Finishing my toilet with a scarf, I followed in the descent, the man in khaki, our dapper guard, and my wife making up the rear. The front door was open, and all the cold and dark in the world were coming in through it. The black of outside was blacker because of the lorry lights, and the said lorries were now cranked up and humming to be off. Men were climbing into them by the back.
The hall had emptied of raiders. At the bottom of the stairs we found Mrs. Fitzgerald, Mrs. Slaney, and a tearful Mrs. O’Grady standing in a circle like chickens come round a trough, and in the middle of them, miserable as a whippet in the wind, O’Grady in a bowler and a threadbare overcoat. They had plunged into the bowels of the house and captured him. There was no check in the tide and I seemed to be passing through the hall and down the steps like a boat passing an island. There were upraised women’s voices. Mrs. Fitzgerald was quite collected and giving advice. My wife was ordering me to wrap up. Mrs. O’Grady was calling upon the saints to help her poor man.

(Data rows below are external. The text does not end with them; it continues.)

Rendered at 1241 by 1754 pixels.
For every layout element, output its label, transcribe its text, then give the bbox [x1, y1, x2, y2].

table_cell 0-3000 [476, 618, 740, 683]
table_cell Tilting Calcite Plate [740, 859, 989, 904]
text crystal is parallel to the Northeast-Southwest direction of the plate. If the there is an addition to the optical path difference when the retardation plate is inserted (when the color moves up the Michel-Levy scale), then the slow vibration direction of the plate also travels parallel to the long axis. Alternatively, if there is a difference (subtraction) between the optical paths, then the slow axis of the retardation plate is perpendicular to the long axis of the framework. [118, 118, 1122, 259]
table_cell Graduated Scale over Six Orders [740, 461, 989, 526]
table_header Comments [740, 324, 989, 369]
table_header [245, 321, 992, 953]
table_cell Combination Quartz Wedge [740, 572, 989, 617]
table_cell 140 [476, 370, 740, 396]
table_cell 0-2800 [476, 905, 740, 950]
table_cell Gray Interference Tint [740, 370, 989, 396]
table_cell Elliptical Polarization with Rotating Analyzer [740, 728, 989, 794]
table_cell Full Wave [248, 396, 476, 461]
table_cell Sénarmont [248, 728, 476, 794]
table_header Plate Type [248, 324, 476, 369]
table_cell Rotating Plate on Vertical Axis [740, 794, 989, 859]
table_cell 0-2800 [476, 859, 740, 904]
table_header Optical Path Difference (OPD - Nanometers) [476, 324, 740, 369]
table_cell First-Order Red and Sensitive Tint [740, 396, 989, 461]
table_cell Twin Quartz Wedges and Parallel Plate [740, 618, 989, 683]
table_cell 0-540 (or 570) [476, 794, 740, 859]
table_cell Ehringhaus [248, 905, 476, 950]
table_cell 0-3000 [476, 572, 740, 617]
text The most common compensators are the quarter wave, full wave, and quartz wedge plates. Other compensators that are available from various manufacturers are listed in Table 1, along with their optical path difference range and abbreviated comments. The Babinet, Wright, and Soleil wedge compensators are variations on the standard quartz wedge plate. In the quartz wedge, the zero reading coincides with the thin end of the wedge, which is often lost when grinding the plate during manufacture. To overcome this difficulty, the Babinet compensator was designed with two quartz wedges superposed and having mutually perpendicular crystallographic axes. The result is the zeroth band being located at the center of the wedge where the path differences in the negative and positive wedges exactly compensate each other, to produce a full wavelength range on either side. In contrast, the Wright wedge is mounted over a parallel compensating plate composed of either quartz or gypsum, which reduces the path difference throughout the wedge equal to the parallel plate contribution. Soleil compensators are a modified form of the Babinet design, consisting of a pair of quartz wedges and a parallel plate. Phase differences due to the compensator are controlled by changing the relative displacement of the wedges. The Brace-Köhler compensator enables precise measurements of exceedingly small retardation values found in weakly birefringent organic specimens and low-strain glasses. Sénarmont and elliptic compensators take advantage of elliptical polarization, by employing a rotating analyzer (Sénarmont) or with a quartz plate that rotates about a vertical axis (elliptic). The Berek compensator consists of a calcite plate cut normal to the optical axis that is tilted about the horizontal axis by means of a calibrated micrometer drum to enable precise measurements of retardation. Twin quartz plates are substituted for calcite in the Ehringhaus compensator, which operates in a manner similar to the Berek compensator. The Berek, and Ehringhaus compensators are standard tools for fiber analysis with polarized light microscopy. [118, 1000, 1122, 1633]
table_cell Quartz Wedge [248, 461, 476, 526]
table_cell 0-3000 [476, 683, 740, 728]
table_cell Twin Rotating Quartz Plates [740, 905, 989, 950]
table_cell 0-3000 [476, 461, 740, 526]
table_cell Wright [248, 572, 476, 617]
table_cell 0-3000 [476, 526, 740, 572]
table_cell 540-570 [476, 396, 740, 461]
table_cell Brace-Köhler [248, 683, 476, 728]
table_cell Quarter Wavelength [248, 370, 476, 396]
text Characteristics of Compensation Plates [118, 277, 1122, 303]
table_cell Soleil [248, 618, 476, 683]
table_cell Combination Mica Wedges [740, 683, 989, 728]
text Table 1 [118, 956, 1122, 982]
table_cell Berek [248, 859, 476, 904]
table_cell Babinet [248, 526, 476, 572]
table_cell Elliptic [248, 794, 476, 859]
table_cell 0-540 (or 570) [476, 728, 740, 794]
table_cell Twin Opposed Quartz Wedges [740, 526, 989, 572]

Mrs. Slaney had the last word. “Iniquitous!” she exclaimed in my ear, as I was looking for the top step. “But now you will be able to see for yourself what our splendid young men are experiencing every day.”

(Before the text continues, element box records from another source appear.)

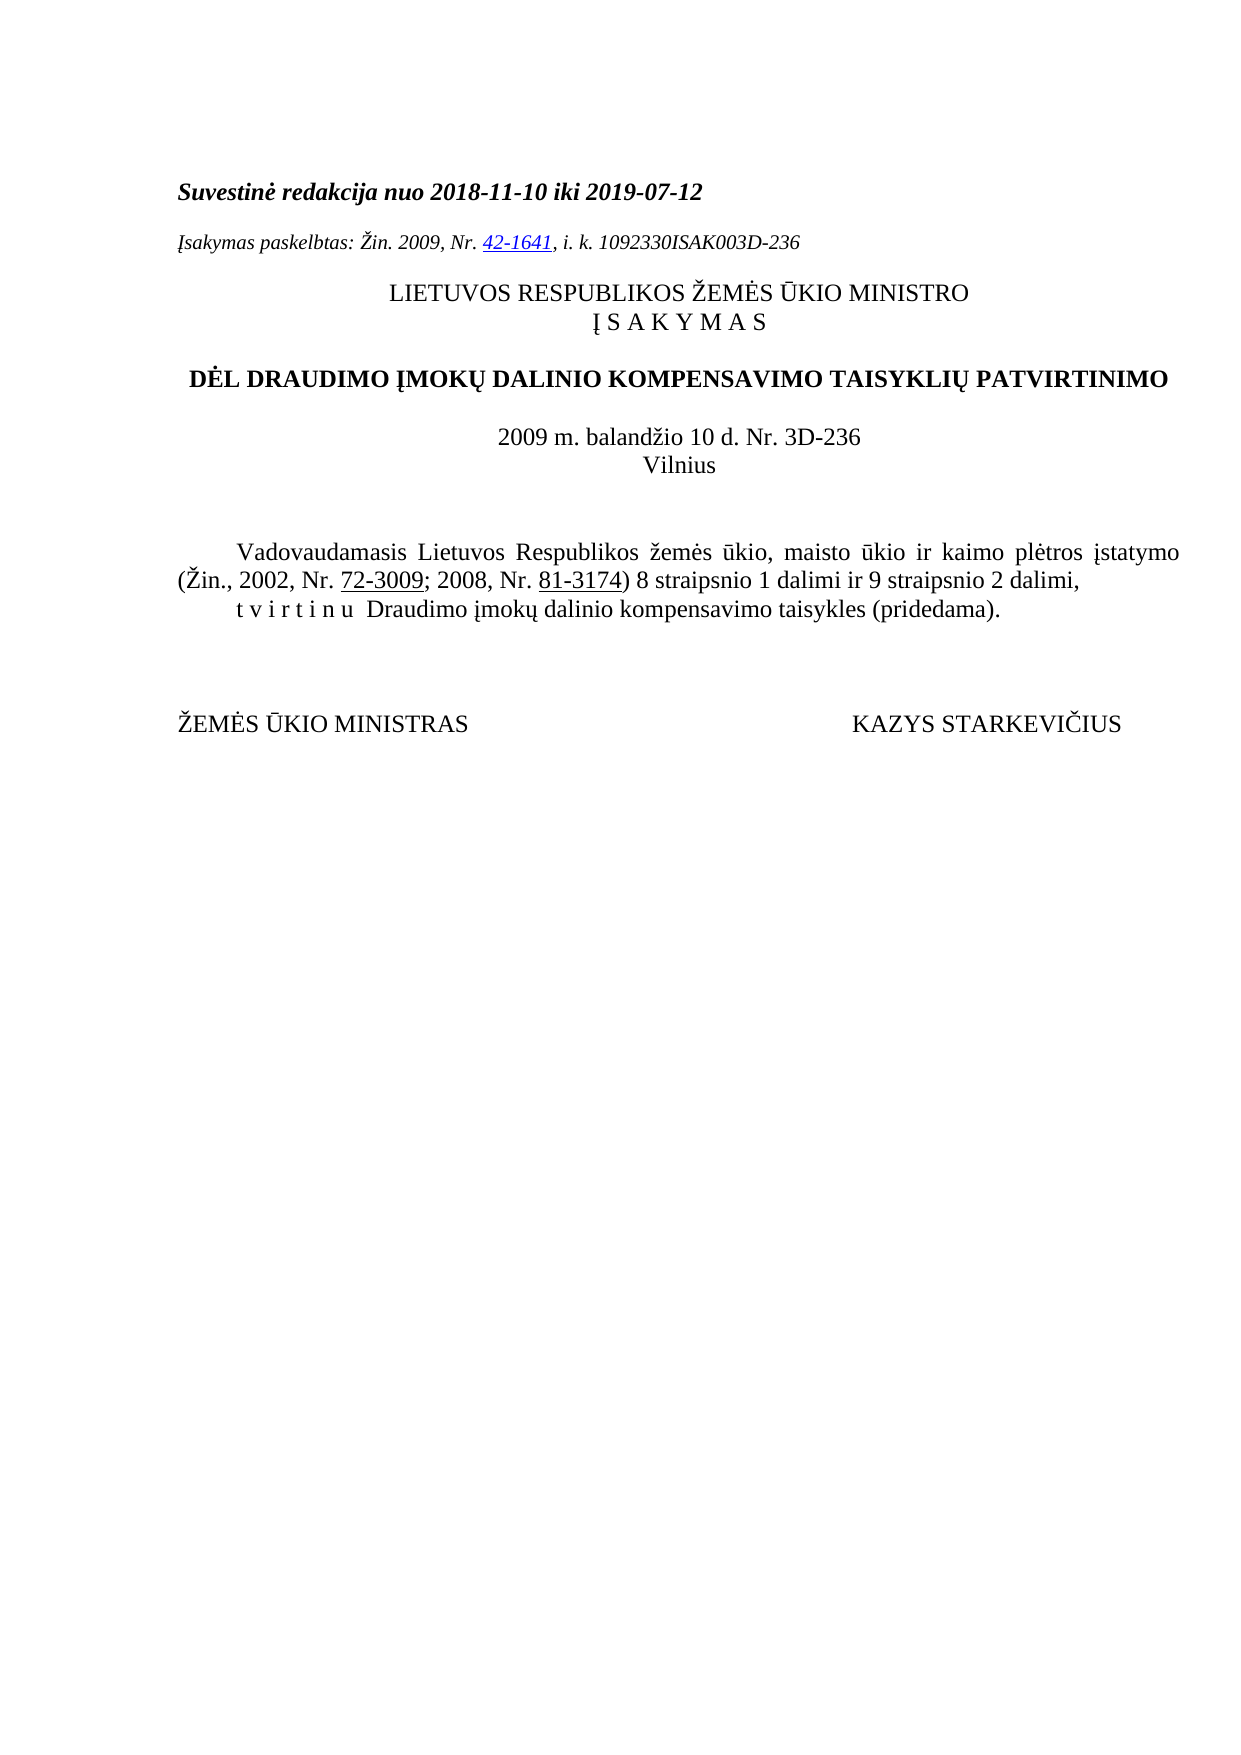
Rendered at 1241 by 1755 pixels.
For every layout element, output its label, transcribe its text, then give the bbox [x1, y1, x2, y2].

text DĖL DRAUDIMO ĮMOKŲ DALINIO KOMPENSAVIMO TAISYKLIŲ PATVIRTINIMO [177, 364, 1181, 393]
text Suvestinė redakcija nuo 2018-11-10 iki 2019-07-12 [177, 177, 1181, 206]
text tvirtinu Draudimo įmokų dalinio kompensavimo taisykles (pridedama). [177, 594, 1181, 623]
text 2009 m. balandžio 10 d. Nr. 3D-236 [177, 422, 1181, 451]
text LIETUVOS RESPUBLIKOS ŽEMĖS ŪKIO MINISTRO [177, 278, 1181, 307]
text Vilnius [177, 451, 1181, 479]
text Įsakymas paskelbtas: Žin. 2009, Nr. 42-1641, i. k. 1092330ISAK003D-236 [177, 230, 1181, 254]
text ĮSAKYMAS [177, 307, 1181, 336]
text Vadovaudamasis Lietuvos Respublikos žemės ūkio, maisto ūkio ir kaimo plėtros įstatymo (Žin., 2002, Nr. 72-3009; 2008, Nr. 81-3174) 8 straipsnio 1 dalimi ir 9 straipsnio 2 dalimi, [177, 537, 1181, 594]
text ŽEMĖS ŪKIO MINISTRAS KAZYS STARKEVIČIUS [177, 709, 1181, 738]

As I have said there were two lorries, one like a chicken coop and the other unlike a chicken coop. We were told to get into the chicken coop. This I at least was most agreeable to do, as I had no desire to be a target of homeless Sinn Feiners. Then with a flourish we were away under the eyes of many interested people hanging from upper windows. We raced through the deserted streets. It had been raining, and the roads shone wherever the lamps fell upon them.
We were the second car. There seemed in our lorry two sorts of seats, a bad sort, and a worse sort, wooden planks resting on boxes, and rolls of wire. We sat, about a dozen all told, on these things, and except for O’Grady and myself, every man had a rifle and about three guns apiece. At the end of a minute we were about to fly down Grafton Street, when the front car came to a halt and began to run round. This time it took the lead down Kildare Street, and we after it, and we all came to a stop this side of the ruined Maples Hotel, at No 29, which was Darrel Figgis’s flat.